Довольно скоро мне в голову пришла мысль, что нам не следует судить о заявлениях этих женщин, основываясь на наших собственных культурных ценностях. Вероятно, мы ошибаемся в наших ожиданиях насчет того, что они будут открыто говорить об очень личных чувствах и взаимодействии с чиновниками – полицией и работниками миграционной службы. Даже в рамках собственной культуры говорить о таких вещах может быть очень трудно. Из документов я узнал, что все представители полиции и иммиграционной службы, которым они подавали заявления и в Карасте, и в Соединенном Королевстве, были мужчинами, что только усложнило дело. Этим молодым женщинам пришлось открываться не просто незнакомцам, а мужчинам, вероятно, по возрасту годящимся им в отцы. Как обсуждать личные вопросы с такими людьми, да еще на языке, который твой визави не понимает? Мы склонны думать о языке просто как о «системе коммуникации», но этим дело далеко не ограничивается. Язык является частью нашей фатической системы в степени не меньшей, чем системы когнитивной. Когда мы говорим, мы выражаем не только мысли, но и чувства. Если же мы не можем выразить свои чувства из-за испытываемой нами травмы, то вряд ли удивительно, что и мысли тоже блокируются. Интересно, что с момента издания DSM—IV[61]

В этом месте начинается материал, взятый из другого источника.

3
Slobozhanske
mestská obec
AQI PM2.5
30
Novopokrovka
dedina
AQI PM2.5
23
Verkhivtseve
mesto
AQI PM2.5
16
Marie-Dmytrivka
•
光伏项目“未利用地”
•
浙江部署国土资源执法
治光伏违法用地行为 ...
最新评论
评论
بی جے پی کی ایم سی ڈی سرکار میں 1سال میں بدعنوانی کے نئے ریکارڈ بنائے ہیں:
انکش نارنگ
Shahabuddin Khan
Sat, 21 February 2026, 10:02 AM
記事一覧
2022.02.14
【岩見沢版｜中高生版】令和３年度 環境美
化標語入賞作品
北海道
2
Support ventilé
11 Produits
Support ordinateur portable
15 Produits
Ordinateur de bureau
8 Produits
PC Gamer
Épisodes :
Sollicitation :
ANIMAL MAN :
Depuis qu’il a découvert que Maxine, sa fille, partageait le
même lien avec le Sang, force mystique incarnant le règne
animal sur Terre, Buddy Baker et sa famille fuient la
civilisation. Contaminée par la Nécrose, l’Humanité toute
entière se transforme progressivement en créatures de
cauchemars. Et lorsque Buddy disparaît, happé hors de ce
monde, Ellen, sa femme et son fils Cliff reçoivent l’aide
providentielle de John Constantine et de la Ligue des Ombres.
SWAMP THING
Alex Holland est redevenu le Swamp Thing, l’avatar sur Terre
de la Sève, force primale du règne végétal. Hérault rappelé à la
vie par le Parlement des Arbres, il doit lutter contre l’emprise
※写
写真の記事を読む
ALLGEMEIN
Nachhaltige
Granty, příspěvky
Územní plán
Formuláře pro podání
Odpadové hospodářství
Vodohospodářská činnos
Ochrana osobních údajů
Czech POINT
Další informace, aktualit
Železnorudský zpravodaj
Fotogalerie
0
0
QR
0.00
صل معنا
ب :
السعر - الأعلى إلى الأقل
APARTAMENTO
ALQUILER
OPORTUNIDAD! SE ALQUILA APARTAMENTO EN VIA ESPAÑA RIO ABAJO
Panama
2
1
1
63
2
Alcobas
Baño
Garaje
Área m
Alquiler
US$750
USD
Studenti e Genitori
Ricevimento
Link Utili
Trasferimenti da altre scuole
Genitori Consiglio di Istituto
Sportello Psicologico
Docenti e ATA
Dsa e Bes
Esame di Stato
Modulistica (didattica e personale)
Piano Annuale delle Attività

травма определяется в терминах ее влияния на жертву, а не как «объективное событие»[62]. Это означает, что теперь в фокусе психологических и прочих оценок находится отношение к травме жертвы, а не общества, политиков или «экспертных» сообществ, определяющих понятие травмы.Хорошо известны такие лингвистические и социальные воздействия травмы, как демонстрация жертвой отстраненности, молчание в течение долгого времени, неспособность говорить и взаимодействовать (это называется «диссоциация»)[63]
. Я не могу сказать с уверенностью, но при чтении заявлений этих настрадавшихся женщин мне казалось, что их язык неизбежно должен был быть блеклым и невзрачным. Даже если они понимали обусловленное нашей культурой стремление подтолкнуть их к выражению своих чувств и хотели этого (пусть и через переводчика перед незнакомым чиновником противоположного пола), то их травматический опыт, вероятно, должен был оказать обесцвечивающее влияние на все, что они говорили.Выше я упоминал исследования Мартина и Роуза касательно влияния эмоций на язык рассказов личного характера. Их книги построена вокруг повествования молодой женщины, выросшей в Южной Африке во времена апартеида. Она рассказывает историю своей жизни, начиная с жизни при националистическом правительстве до 1994 года. Она описывает много травмирующих событий. Меня поразил язык, которым она описывала то, что видела и чувствововала, и то, как он отличался от языка женщин из Восточной Европы, проданных в сексуальное рабство. Вот пример того, как молодая южноафриканская женщина описывает некоторые унижения, через которые она прошла после ареста:
По прибытии… в полицейский участок… на меня наорали, вербально оскорбили… шлепали… били… мне говорили заткнуться… мне задавали вопросы… сказали, что я лгу… опять ударили и… вырубили.
Описывая свою реакцию на произошедшее с ней, эта молодая женщина пишет:
Я не могу передать ту боль и горечь, что были во мне… Я была разорвана на части. (Мартин и Роуз, 2003: 72—75).
Можно заметить, что этот язык очень выразителен. Хотя автор и говорит, что она неспособна «передать ту боль и горечь», мы, тем не менее, их очень хорошо ощущаем по ее описаниям (и, возможно, нам следовало бы уделить им здесь больше места, будь такая возможность). Я удивился тому, как по-разному используют язык, описывая свой опыт, эта женщина и женщины из Карасты.